***** Data extracts

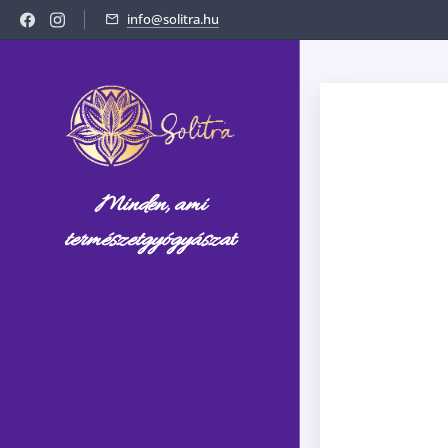
info@solitra.hu
Minden, ami
természetgyógyásza
t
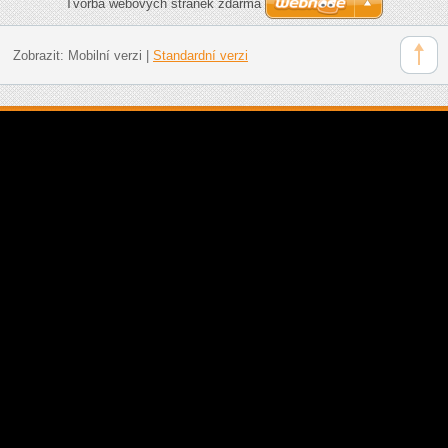
Tvorba webových stránek zdarma
Zobrazit:
Mobilní verzi
|
Standardní verzi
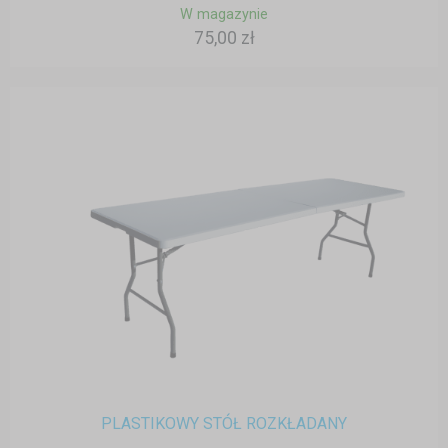
W magazynie
75,00 zł
PLASTIKOWY STÓŁ ROZKŁADANY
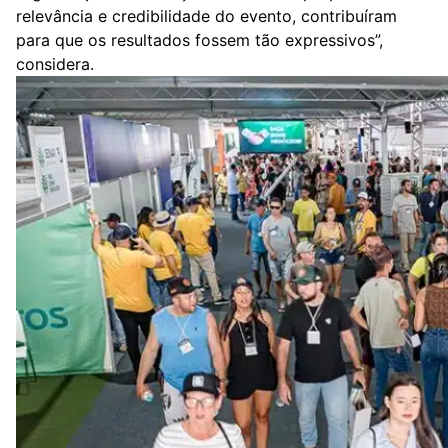
relevância e credibilidade do evento, contribuíram
para que os resultados fossem tão expressivos”,
considera.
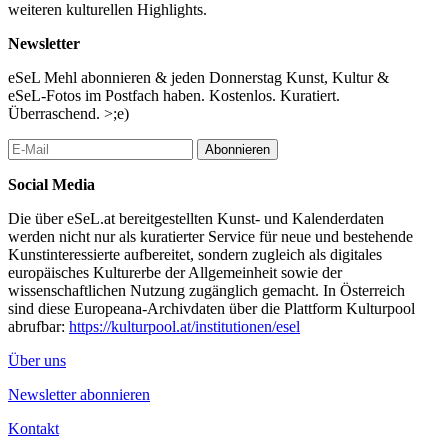
weiteren kulturellen Highlights.
Newsletter
eSeL Mehl abonnieren & jeden Donnerstag Kunst, Kultur &
eSeL-Fotos im Postfach haben. Kostenlos. Kuratiert.
Überraschend. >;e)
Abonnieren
Social Media
Die über eSeL.at bereitgestellten Kunst- und Kalenderdaten
werden nicht nur als kuratierter Service für neue und bestehende
Kunstinteressierte aufbereitet, sondern zugleich als digitales
europäisches Kulturerbe der Allgemeinheit sowie der
wissenschaftlichen Nutzung zugänglich gemacht. In Österreich
sind diese Europeana-Archivdaten über die Plattform Kulturpool
abrufbar:
https://kulturpool.at/institutionen/esel
Über uns
Newsletter abonnieren
Kontakt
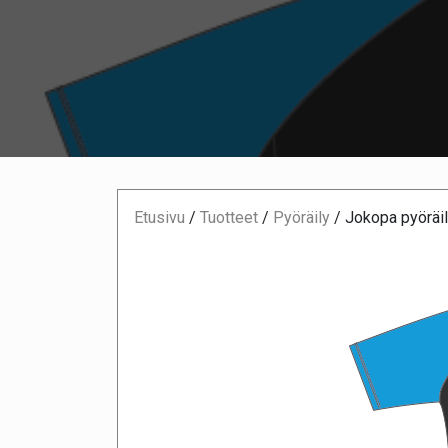
Etusivu
/
Tuotteet
/
Pyöräily
/
Jokopa pyöräil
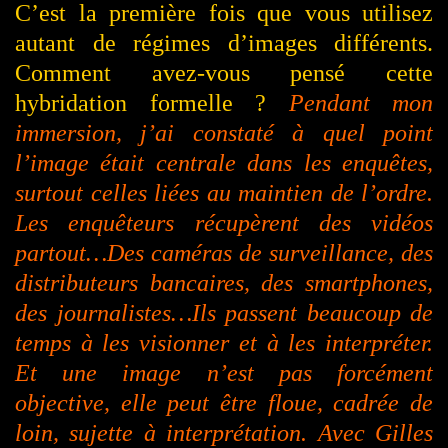
C’est la première fois que vous utilisez
autant de régimes d’images différents.
Comment avez-vous pensé cette
hybridation formelle ?
Pendant mon
immersion, j’ai constaté à quel point
l’image était centrale dans les enquêtes,
surtout celles liées au maintien de l’ordre.
Les enquêteurs récupèrent des vidéos
partout…
D
es caméras de surveillance, des
distributeurs bancaires, des smartphones,
des journalistes…Ils passent beaucoup de
temps à les visionner et à les interpréter.
Et une image n’est pas forcément
objective, elle peut être floue, cadrée de
loin, sujette à interprétation. Avec Gilles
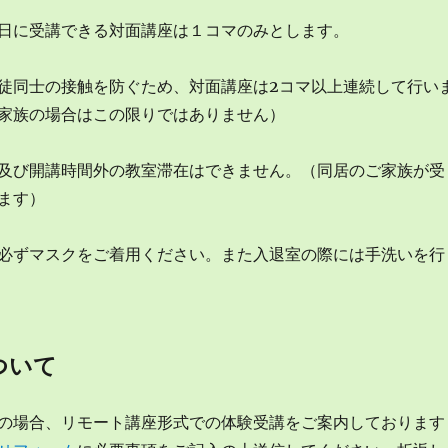
日に受講できる対面講座は１コマのみとします。
徒同士の接触を防ぐため、対面講座は2コマ以上連続して行い
家族の場合はこの限りではありません）
及び開講時間外の教室滞在はできません。（同居のご家族が受
ます）
必ずマスクをご着用ください。また入退室の際には手洗いを行
ついて
の場合、リモート講座形式での体験受講をご案内しております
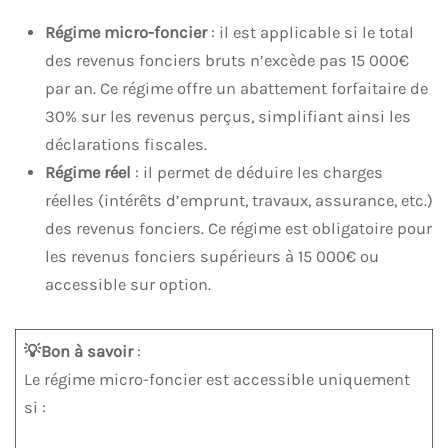
Régime micro-foncier
: il est applicable si le total
des revenus fonciers bruts n’excède pas 15 000€
par an. Ce régime offre un abattement forfaitaire de
30% sur les revenus perçus, simplifiant ainsi les
déclarations fiscales.
Régime réel
: il permet de déduire les charges
réelles (intérêts d’emprunt, travaux, assurance, etc.)
des revenus fonciers. Ce régime est obligatoire pour
les revenus fonciers supérieurs à 15 000€ ou
accessible sur option.
💡Bon à savoir
:
Le régime micro-foncier est accessible uniquement
si :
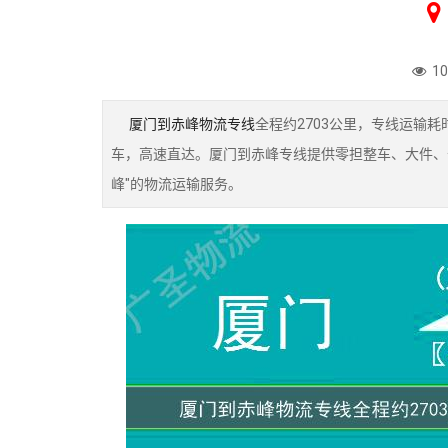
1
厦门到赤峰物流专线
全程约2703公里，专线运输耗
车，高速直达。厦门到赤峰专线提供零担整车、大件、
峰"的物流运输服务。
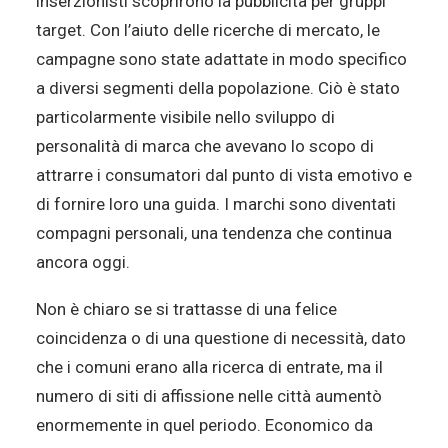
inserzionisti scoprirono la pubblicità per gruppi
target. Con l’aiuto delle ricerche di mercato, le
campagne sono state adattate in modo specifico
a diversi segmenti della popolazione. Ciò è stato
particolarmente visibile nello sviluppo di
personalità di marca che avevano lo scopo di
attrarre i consumatori dal punto di vista emotivo e
di fornire loro una guida. I marchi sono diventati
compagni personali, una tendenza che continua
ancora oggi.
Non è chiaro se si trattasse di una felice
coincidenza o di una questione di necessità, dato
che i comuni erano alla ricerca di entrate, ma il
numero di siti di affissione nelle città aumentò
enormemente in quel periodo. Economico da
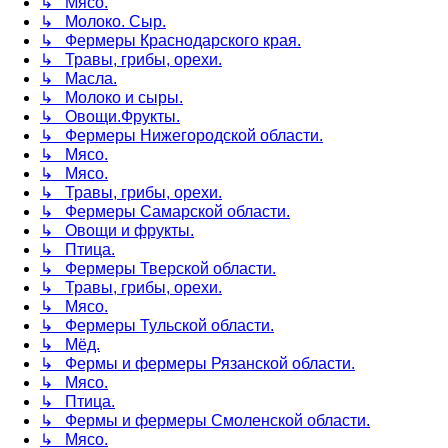
↳ Мясо.
↳ Молоко. Сыр.
↳ Фермеры Краснодарского края.
↳ Травы, грибы, орехи.
↳ Масла.
↳ Молоко и сыры.
↳ Овощи.Фрукты.
↳ Фермеры Нижегородской области.
↳ Мясо.
↳ Мясо.
↳ Травы, грибы, орехи.
↳ Фермеры Самарской области.
↳ Овощи и фрукты.
↳ Птица.
↳ Фермеры Тверской области.
↳ Травы, грибы, орехи.
↳ Мясо.
↳ Фермеры Тульской области.
↳ Мёд.
↳ Фермы и фермеры Рязанской области.
↳ Мясо.
↳ Птица.
↳ Фермы и фермеры Смоленской области.
↳ Мясо.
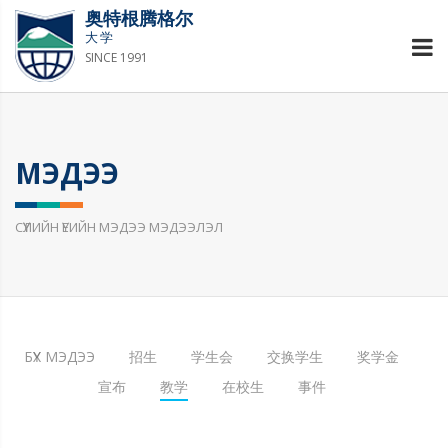
奥特根腾格尔
大学
SINCE 1991
МЭДЭЭ
СҮҮЛИЙН ҮЕИЙН МЭДЭЭ МЭДЭЭЛЭЛ
БҮХ МЭДЭЭ
招生
学生会
交换学生
奖学金
宣布
教学
在校生
事件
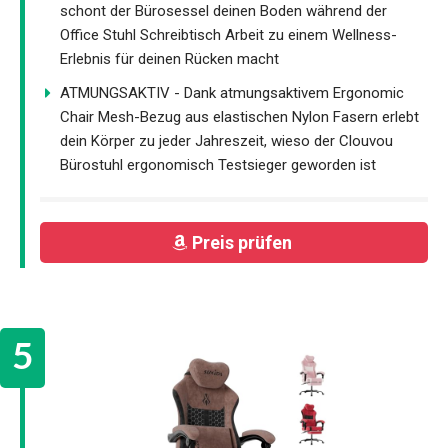
schont der Bürosessel deinen Boden während der
Office Stuhl Schreibtisch Arbeit zu einem Wellness-
Erlebnis für deinen Rücken macht
ATMUNGSAKTIV - Dank atmungsaktivem Ergonomic
Chair Mesh-Bezug aus elastischen Nylon Fasern erlebt
dein Körper zu jeder Jahreszeit, wieso der Clouvou
Bürostuhl ergonomisch Testsieger geworden ist
Preis prüfen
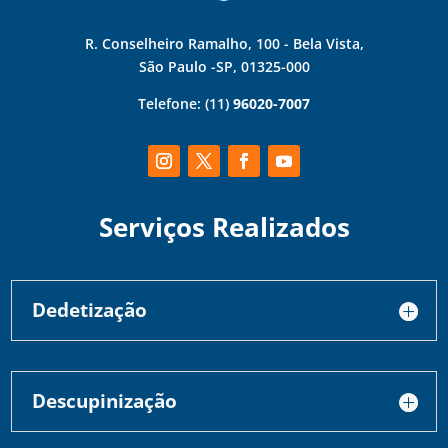
R. Conselheiro Ramalho, 100 - Bela Vista,
São Paulo -SP, 01325-000
Telefone:
(11)
96020-7007
Serviços Realizados
Dedetização
Descupinização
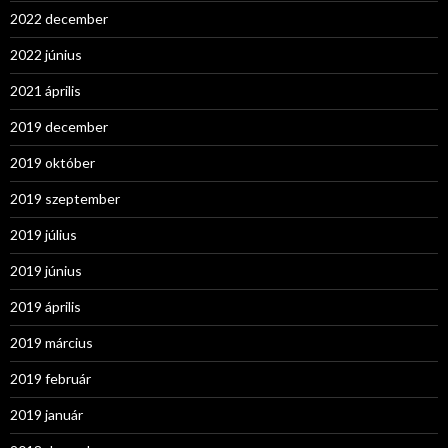
2022 december
2022 június
2021 április
2019 december
2019 október
2019 szeptember
2019 július
2019 június
2019 április
2019 március
2019 február
2019 január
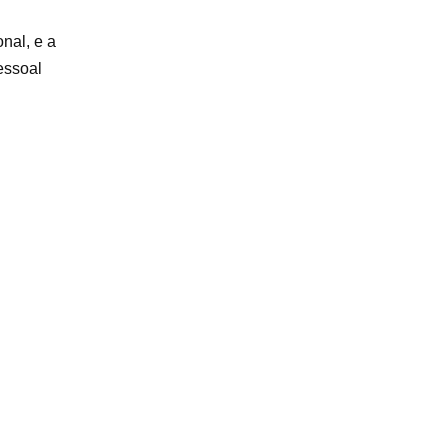
nal, e a
essoal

**********

What you should do
Which lines run from the one containing "Preis prüfen" to the end of the data above? Set down those lines exactly, and only those, without any pictures.

Solution to this exercise
Preis prüfen
R. Conselheiro Ramalho, 100 - Bela Vista,
São Paulo -SP, 01325-000
Telefone:
(11)
96020-7007
Serviços Realizados
Dedetização
Descupinização
2022 december
2022 június
2021 április
2019 december
2019 október
2019 szeptember
2019 július
2019 június
2019 április
2019 március
2019 február
2019 január
nal, e a
essoal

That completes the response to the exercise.